→ **DOCUMENTO**:
########

Governo explora trabalho de presos em regime semiaberto na retirada do óleo e os expõem a alto risco de contaminação e problemas de saúde
Por Tatiana Oliveira, assessora política do Inesc
Ganhou destaque no debate público das últimas semanas o engajamento de voluntários na limpeza das praias do Nordeste. Estamos no final de outubro. O óleo mancha o litoral nordestino brasileiro desde o dia 30 de agosto.
A origem da contaminação é desconhecida. Não sabemos quando ela teve início, onde, nem qual foi o seu principal agente. Não sabemos quais países ou quais empresas, públicas ou privadas, estão envolvidas, nem se o crime aconteceu em mar territorial nacional ou no espaço marítimo internacional.
As implicações geopolíticas do caso são gigantescas. A academia (cumprindo o seu papel social) entrou na disputa e os especialistas discordam sobre a afirmação supostamente inequívoca de que o óleo seria venezuelano, entre outras questões.

########

→ **DADOS FORNECIDOS**:
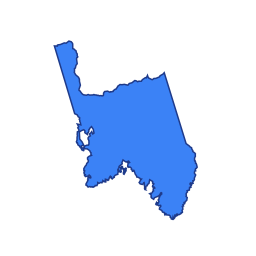 Besiko, Ngöbe Buglé, Panama, rotated 343°
{"feature_id": "35544464B66777465067959", "entity_name": "Besiko", "entity_type": "district", "adm_level": 2, "iso_a3": "PAN", "parent_name": "Panama", "parent_adm1": "Ngöbe Buglé", "projection": "robinson", "projection_center": [-82.066, 8.549], "detail": "fine", "context": "isolated", "style": "filled", "palette": "blue", "viewbox_px": 256, "rotation_deg": 343, "n_neighbors": 0, "source": "geoboundaries", "source_scale": "gbopen_adm2", "svg_char_len": 5893}
<svg xmlns="http://www.w3.org/2000/svg" viewBox="0 0 256 256"><g transform="rotate(343 128 128)"><path d="M72.6,160.7L73.1,162.0L76.3,162.3L76.8,162.2L77.1,161.1L77.6,163.2L78.0,163.2L78.0,164.4L77.7,164.8L77.2,164.7L75.8,163.5L75.0,164.0L74.7,165.7L74.2,165.9L74.3,166.5L71.5,169.2L71.1,170.3L72.0,170.9L72.1,172.1L72.6,172.8L74.4,172.8L75.2,173.6L76.3,173.6L76.6,174.1L77.4,174.0L77.6,174.4L79.2,174.1L79.8,173.4L81.4,174.0L82.8,172.5L83.1,171.3L84.2,172.4L86.2,172.1L87.0,172.8L87.9,171.9L88.3,172.0L88.6,171.0L90.0,172.7L90.7,173.0L90.7,172.1L91.3,172.1L90.9,171.6L91.4,170.4L91.8,170.8L92.9,171.1L93.2,171.9L93.9,171.7L94.2,172.1L95.7,170.0L97.0,168.9L97.7,169.8L97.5,170.6L97.1,170.7L98.0,172.1L99.7,171.2L100.3,171.2L100.2,170.6L102.0,169.4L104.6,169.3L104.5,168.9L105.4,167.9L105.8,167.0L106.0,165.0L106.6,164.4L106.5,165.2L106.8,165.6L106.7,166.3L107.0,166.2L107.2,167.5L108.0,168.1L108.8,167.9L108.8,166.2L109.4,165.4L109.3,164.9L109.5,164.7L110.5,164.9L111.4,166.0L111.6,167.9L110.4,169.7L110.3,170.7L110.7,171.1L112.5,169.3L112.8,168.5L113.7,168.4L113.6,167.5L114.5,166.4L114.5,166.0L114.0,165.7L113.2,167.1L112.2,165.5L111.8,165.4L111.5,165.9L111.3,165.4L110.4,164.6L111.1,164.1L111.4,163.2L110.3,162.8L110.0,163.4L109.2,163.8L108.1,163.2L108.0,162.5L108.7,161.8L112.0,160.6L112.1,159.3L113.9,157.1L115.9,159.7L116.6,159.7L117.1,160.5L118.5,159.7L118.9,159.8L119.5,161.5L119.2,161.6L118.4,161.2L118.0,161.4L116.6,164.2L116.4,165.0L116.8,165.6L117.3,165.4L117.9,165.9L118.5,165.9L119.5,167.5L119.5,167.9L119.0,168.6L119.7,169.7L119.6,170.7L120.3,170.8L120.7,170.0L121.3,170.3L121.5,174.6L122.1,175.9L122.1,177.5L123.0,177.9L124.5,179.3L125.3,180.6L126.0,180.8L125.6,181.2L124.8,180.9L124.3,182.1L122.7,183.4L123.3,185.0L125.2,186.2L126.2,185.9L127.1,184.9L127.5,184.9L127.2,186.7L126.8,187.6L126.8,189.0L126.1,190.8L126.2,191.8L126.7,192.1L126.5,191.6L127.0,191.4L127.1,190.8L126.8,190.6L127.1,190.3L127.6,190.4L127.8,189.2L128.7,188.8L129.3,188.9L130.0,188.2L130.1,187.7L131.8,187.2L133.6,183.8L135.9,186.3L135.4,188.0L136.3,188.7L136.4,189.0L134.9,190.1L134.3,191.2L134.6,191.9L135.6,191.9L136.1,193.2L134.4,193.5L133.9,194.8L134.1,195.6L133.0,195.9L132.8,196.4L131.2,197.5L130.5,197.0L129.5,197.2L130.2,197.9L130.4,198.9L130.4,200.0L129.8,200.6L130.1,201.8L131.7,203.7L132.9,202.4L137.2,202.0L139.0,201.1L140.2,199.7L140.8,199.5L141.2,199.9L140.9,201.0L140.6,201.0L138.2,202.7L138.1,203.2L137.2,203.8L136.9,205.0L135.8,205.6L136.1,207.2L135.6,208.0L135.2,208.4L134.6,208.1L134.4,208.9L134.0,209.0L133.6,207.5L132.3,208.9L132.6,209.7L134.3,210.6L134.7,211.4L136.2,211.3L136.6,211.6L136.4,212.6L134.8,213.6L134.3,214.9L136.2,216.7L136.4,218.5L137.9,219.3L137.9,221.3L138.6,220.6L139.1,220.8L139.3,221.2L138.7,222.0L142.1,223.5L142.7,224.8L142.3,225.7L142.9,226.4L142.8,227.6L144.0,228.4L145.1,226.2L145.3,228.2L146.6,227.4L146.8,226.6L147.3,226.5L147.1,225.6L147.3,225.1L148.8,226.3L149.9,225.9L148.7,225.2L148.8,224.9L149.3,224.6L150.0,224.7L150.7,225.5L151.6,225.8L153.8,225.3L154.1,224.6L155.2,224.7L155.5,224.4L155.6,222.5L156.6,221.9L157.1,220.1L157.0,218.9L158.3,218.8L158.1,217.4L160.1,216.9L159.9,215.6L161.1,215.6L161.6,215.0L163.0,214.4L164.3,211.8L163.5,210.4L164.2,209.3L164.2,208.1L165.2,207.0L166.2,206.5L166.2,205.2L168.5,205.3L169.5,202.8L170.4,203.2L170.9,203.1L170.9,201.7L171.8,201.5L172.3,200.8L170.9,199.9L171.2,199.1L172.0,198.8L173.1,199.8L174.0,199.9L173.9,199.0L174.6,198.3L174.7,197.4L175.5,197.6L176.4,196.8L176.8,195.3L179.0,192.7L178.3,190.8L178.7,189.5L179.5,188.7L180.2,188.7L180.0,187.9L180.8,186.6L181.5,186.6L182.7,185.7L182.9,182.8L182.8,181.9L182.3,181.5L182.7,180.3L182.3,179.4L182.6,179.0L182.2,178.4L182.9,176.1L184.2,174.7L184.5,173.2L184.9,172.5L184.6,171.5L183.1,169.4L183.4,168.5L182.9,167.1L183.0,165.4L181.8,164.2L181.5,163.3L179.0,159.9L178.8,85.7L177.2,86.7L173.9,87.4L173.1,88.3L169.1,88.7L167.2,88.2L165.6,88.9L165.0,88.7L162.4,86.3L162.0,84.7L162.0,83.4L160.2,85.4L159.4,84.9L157.4,85.5L155.8,86.0L154.4,87.2L151.9,86.4L150.8,86.6L149.4,85.1L148.3,84.6L145.0,85.9L142.2,85.8L140.4,87.0L137.3,85.2L134.8,84.8L133.1,84.1L130.3,85.1L129.6,86.1L128.8,86.5L128.0,87.3L127.1,87.2L124.9,88.0L124.5,88.7L122.5,88.5L121.9,88.2L121.1,88.5L119.3,86.8L116.3,86.3L114.9,87.4L114.0,89.6L113.7,89.8L112.5,89.7L111.7,89.1L110.0,88.8L108.8,87.8L108.0,87.9L107.3,87.1L105.9,86.7L105.2,86.0L104.4,86.2L100.9,85.3L99.7,84.3L97.8,84.5L95.1,83.2L94.3,82.2L93.4,80.2L93.1,78.8L92.2,77.7L92.5,76.6L95.0,73.1L95.2,69.3L95.8,67.1L95.5,65.0L93.5,61.8L92.9,59.0L93.4,58.2L94.2,55.5L95.2,55.3L96.5,52.9L98.2,51.7L99.0,46.8L99.6,45.8L100.4,45.7L100.8,45.0L100.5,44.2L101.1,42.3L100.7,41.1L100.8,38.8L100.0,37.9L99.7,37.0L98.4,35.9L99.7,31.4L99.6,30.5L98.9,28.9L96.9,27.6L93.7,28.8L91.9,28.0L87.6,28.4L85.3,28.0L84.6,28.2L84.4,29.0L81.6,28.0L81.2,98.7L83.3,100.6L83.7,102.8L84.2,103.2L84.8,104.3L83.9,105.4L84.2,106.4L83.8,107.5L84.0,108.7L83.8,111.2L80.7,109.4L81.2,112.4L80.0,113.1L80.5,115.2L80.1,116.7L78.5,116.8L77.5,119.4L77.3,120.9L76.7,121.6L75.7,124.7L74.6,126.1L74.8,127.4L75.3,127.4L75.2,129.1L75.4,130.0L76.4,130.9L76.3,131.9L77.3,132.6L77.1,133.4L77.6,135.7L78.3,136.0L78.6,136.6L79.1,136.6L79.4,135.4L79.3,133.9L78.2,133.8L77.9,133.3L78.2,131.5L80.6,131.3L80.0,127.8L78.6,124.5L80.3,117.6L82.8,116.9L85.2,116.7L86.0,118.3L85.4,119.5L85.5,120.1L87.3,122.3L87.5,121.2L88.9,120.6L89.7,119.4L90.1,118.1L90.8,117.9L91.2,117.2L93.5,116.0L94.4,119.0L94.0,122.9L92.6,123.4L92.2,120.9L90.6,122.1L89.4,122.4L89.7,124.5L87.9,125.0L87.0,125.7L86.6,126.9L86.9,128.8L86.0,131.8L85.2,132.8L83.5,132.4L80.6,132.7L80.5,135.2L83.0,136.1L84.8,138.6L84.9,139.9L85.4,141.0L84.8,142.2L85.2,143.5L82.9,143.6L81.6,144.0L80.6,144.6L80.2,146.0L80.6,147.5L80.0,148.8L78.2,149.8L77.0,151.5L76.0,151.9L73.9,153.9L73.4,155.7L73.9,156.0L73.4,156.4L73.7,157.2L72.7,158.0L72.9,158.6L72.7,159.2L73.5,160.2L72.6,160.7Z" fill="#3b82f6" stroke="#1e3a8a" stroke-width="1.5"/></g></svg>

########

→ **INSTRUÇÕES DO EXERCÍCIO**:
**A.** Responda às perguntas abaixo com base no texto sobre o óleo no litoral nordestino.
(i) Desde que dia o óleo mancha o litoral nordestino brasileiro?
(ii) Qual é o cargo da autora do texto?
(iii) De que afirmação os especialistas discordam, segundo o texto?
**B.** Retome o texto sobre o óleo no litoral nordestino a partir do ponto em que ele termina.

→ **RESPOSTAS ABAIXO**:
**A.**
(i) Desde o dia 30 de agosto.
(ii) Assessora política do Inesc.
(iii) Da afirmação supostamente inequívoca de que o óleo seria venezuelano.

**B.**
A inação do governo – ou melhor, a sua ação “temerária” – provocou uma coluna constrangedora, em jornal nacional de grande circulação e de perfil nada comunista, que afirma o óbvio: A fragilidade deste governo é do tamanho de uma burocracia que não conhece os instrumentos legais de que dispõe para governar.
No texto, a constatação: o Plano Nacional de Contingência para vazamentos no mar não foi acionado senão no dia 11 de outubro, isto é, mais de um mês após o conhecimento do crime.
Vocês conhecem agente público que só se manifeste sobre um crime passados mais de trinta dias do seu conhecimento? Quando um agente público é omisso frente a um crime, ele também não comete um crime? Como vamos localizar o ministro Ricardo Salles neste imbróglio?
O fato é um só: o atraso do governo em agir causou, segundo levantamento do Ibama, a contaminação de 238 praias em 89 cidades do Nordeste. São milhares de vidas afetadas.
No entanto, a meu ver, o argumento da ignorância não dá conta do governo Bolsonaro. É preciso entender de que maneira a ausência, o silêncio, o esquecimento, a inação, a violência e a destruição explicam o seu projeto.
Porque é próprio de uma mentalidade necrófila de governo que se ponha ênfase na potência da morte, não da vida, como metodologia para a gestão econômica da vida.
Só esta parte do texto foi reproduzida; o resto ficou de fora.